From the lively food stalls in Taizhou city in east China’s Jiangsu Province, where throngs of tourists gather, to the bustling Qianmen Street in Beijing where people queue up for tea-flavored ice cream in the hot summer, nighttime tourism is booming across China.
With a market scale valued at over 50 trillion yuan (about 7 trillion U.S. dollars), the nighttime economy aligns with the nation’s efforts to boost consumer spending on services. In the first half of 2024 (H1), surveyed online travel and catering services consumption grew 59.9 percent and 21.7 percent year on year, respectively.
Last week, the State Council announced 20 specific measures to boost service consumption by tapping into consumer spending potential in sectors such as culture and entertainment, sports, tourism, education and training, health, and green products. The latest measures have been put in place on the heels of a highest-level policy meeting of the Communist Party of China (CPC) in mid-July.

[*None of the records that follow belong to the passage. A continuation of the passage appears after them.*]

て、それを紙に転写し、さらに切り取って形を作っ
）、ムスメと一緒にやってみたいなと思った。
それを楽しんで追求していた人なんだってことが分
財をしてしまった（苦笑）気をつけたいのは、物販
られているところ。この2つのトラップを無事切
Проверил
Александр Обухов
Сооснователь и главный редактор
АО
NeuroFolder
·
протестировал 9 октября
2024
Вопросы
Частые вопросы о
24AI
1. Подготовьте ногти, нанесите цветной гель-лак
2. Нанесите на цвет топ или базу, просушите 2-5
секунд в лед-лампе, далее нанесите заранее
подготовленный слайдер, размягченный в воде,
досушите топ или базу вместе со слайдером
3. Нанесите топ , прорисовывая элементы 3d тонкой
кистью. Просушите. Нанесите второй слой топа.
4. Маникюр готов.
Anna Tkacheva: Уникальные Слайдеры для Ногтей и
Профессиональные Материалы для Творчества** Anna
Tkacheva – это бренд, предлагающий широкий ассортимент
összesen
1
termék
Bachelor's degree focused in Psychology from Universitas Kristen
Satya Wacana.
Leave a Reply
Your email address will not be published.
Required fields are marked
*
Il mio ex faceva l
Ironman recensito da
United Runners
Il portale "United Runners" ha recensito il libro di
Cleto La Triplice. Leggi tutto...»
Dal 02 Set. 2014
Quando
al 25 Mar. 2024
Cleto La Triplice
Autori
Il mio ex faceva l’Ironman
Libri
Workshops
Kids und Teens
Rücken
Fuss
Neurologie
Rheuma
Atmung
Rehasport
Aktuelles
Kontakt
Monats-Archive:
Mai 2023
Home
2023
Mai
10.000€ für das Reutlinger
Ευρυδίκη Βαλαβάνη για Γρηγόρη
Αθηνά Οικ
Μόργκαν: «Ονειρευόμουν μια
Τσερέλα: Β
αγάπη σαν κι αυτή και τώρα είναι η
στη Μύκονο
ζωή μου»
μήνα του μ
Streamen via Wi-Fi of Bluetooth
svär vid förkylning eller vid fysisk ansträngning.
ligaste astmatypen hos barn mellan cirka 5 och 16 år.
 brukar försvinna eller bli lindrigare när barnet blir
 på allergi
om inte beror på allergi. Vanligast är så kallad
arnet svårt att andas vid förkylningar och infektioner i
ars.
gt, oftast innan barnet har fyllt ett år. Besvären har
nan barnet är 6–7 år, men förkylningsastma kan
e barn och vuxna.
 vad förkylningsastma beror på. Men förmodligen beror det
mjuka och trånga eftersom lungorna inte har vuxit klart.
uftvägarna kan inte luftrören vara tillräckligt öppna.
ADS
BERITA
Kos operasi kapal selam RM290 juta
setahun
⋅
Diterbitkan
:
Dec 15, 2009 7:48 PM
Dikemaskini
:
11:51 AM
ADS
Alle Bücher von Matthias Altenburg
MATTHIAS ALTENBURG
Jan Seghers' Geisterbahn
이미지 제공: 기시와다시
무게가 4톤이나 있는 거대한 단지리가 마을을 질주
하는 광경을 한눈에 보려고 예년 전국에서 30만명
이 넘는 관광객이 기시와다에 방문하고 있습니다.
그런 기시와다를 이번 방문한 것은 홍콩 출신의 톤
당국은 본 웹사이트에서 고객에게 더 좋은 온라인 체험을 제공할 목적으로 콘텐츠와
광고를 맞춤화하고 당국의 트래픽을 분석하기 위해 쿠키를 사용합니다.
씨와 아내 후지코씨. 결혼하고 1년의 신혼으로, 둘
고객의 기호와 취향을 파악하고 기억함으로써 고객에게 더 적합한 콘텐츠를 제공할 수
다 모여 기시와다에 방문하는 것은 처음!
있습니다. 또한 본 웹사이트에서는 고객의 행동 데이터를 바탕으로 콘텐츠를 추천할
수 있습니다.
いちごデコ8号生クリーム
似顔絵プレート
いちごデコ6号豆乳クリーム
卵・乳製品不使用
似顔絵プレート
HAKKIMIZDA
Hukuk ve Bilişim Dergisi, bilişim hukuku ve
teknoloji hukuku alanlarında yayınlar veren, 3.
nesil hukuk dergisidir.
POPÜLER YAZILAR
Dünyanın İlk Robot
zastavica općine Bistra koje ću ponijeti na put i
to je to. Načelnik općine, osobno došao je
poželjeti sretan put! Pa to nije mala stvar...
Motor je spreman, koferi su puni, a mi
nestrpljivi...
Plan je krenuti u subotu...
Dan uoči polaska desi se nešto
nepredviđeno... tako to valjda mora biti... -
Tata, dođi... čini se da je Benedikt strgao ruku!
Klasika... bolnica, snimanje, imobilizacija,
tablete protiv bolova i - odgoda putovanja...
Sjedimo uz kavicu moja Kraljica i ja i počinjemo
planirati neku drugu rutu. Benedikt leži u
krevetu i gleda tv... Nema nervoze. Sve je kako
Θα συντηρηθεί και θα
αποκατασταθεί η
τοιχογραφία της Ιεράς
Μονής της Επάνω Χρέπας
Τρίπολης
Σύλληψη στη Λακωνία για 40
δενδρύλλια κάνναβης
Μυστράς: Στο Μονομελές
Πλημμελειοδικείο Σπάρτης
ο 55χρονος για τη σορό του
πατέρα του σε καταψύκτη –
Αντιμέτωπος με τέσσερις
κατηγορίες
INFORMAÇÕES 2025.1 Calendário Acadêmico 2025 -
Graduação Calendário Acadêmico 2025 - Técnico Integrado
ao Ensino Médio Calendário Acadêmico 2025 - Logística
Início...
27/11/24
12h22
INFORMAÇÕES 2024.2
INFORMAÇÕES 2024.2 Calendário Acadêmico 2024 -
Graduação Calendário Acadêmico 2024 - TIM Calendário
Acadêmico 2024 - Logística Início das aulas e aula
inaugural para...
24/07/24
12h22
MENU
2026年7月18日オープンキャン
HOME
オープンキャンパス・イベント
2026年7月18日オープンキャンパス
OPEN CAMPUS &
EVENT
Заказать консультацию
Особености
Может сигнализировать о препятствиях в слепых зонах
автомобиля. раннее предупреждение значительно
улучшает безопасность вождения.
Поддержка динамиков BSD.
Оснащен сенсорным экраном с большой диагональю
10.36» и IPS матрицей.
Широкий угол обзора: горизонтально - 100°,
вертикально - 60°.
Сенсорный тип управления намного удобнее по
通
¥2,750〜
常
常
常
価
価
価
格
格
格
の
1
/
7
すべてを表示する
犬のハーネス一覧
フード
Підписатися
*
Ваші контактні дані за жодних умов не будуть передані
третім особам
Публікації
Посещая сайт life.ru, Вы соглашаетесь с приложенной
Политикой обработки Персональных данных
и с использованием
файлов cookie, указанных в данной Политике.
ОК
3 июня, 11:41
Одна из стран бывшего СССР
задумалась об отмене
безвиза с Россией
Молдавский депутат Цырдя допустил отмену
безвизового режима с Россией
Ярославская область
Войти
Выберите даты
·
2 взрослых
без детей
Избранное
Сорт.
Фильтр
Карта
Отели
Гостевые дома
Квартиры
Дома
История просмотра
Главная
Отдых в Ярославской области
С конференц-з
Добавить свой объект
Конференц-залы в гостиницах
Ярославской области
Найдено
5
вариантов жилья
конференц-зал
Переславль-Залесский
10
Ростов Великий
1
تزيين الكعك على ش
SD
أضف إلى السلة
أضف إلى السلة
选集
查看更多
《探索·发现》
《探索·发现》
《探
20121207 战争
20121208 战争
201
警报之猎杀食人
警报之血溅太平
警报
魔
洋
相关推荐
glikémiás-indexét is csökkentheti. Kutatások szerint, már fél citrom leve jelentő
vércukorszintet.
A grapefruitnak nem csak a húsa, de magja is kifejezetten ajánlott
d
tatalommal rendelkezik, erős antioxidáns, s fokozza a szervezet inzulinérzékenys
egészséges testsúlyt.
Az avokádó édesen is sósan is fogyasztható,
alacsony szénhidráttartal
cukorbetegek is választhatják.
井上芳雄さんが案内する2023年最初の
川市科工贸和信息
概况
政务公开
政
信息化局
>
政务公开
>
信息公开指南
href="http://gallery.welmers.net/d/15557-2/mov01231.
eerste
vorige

The third plenary session of the 20th CPC Central Committee adopted wide-ranging reform tasks to be completed in the next five years, aiming to promote high-quality economic growth that will become more balanced, innovation-driven, integrated, and open.
The plenum’s resolution said the country would pursue high-quality development, which was deemed the “primary task” in building China into a modern socialist country in all respects. A to-do list in this regard encompasses work such as fostering new quality productive forces and enhancing the resilience and security of industrial and supply chains.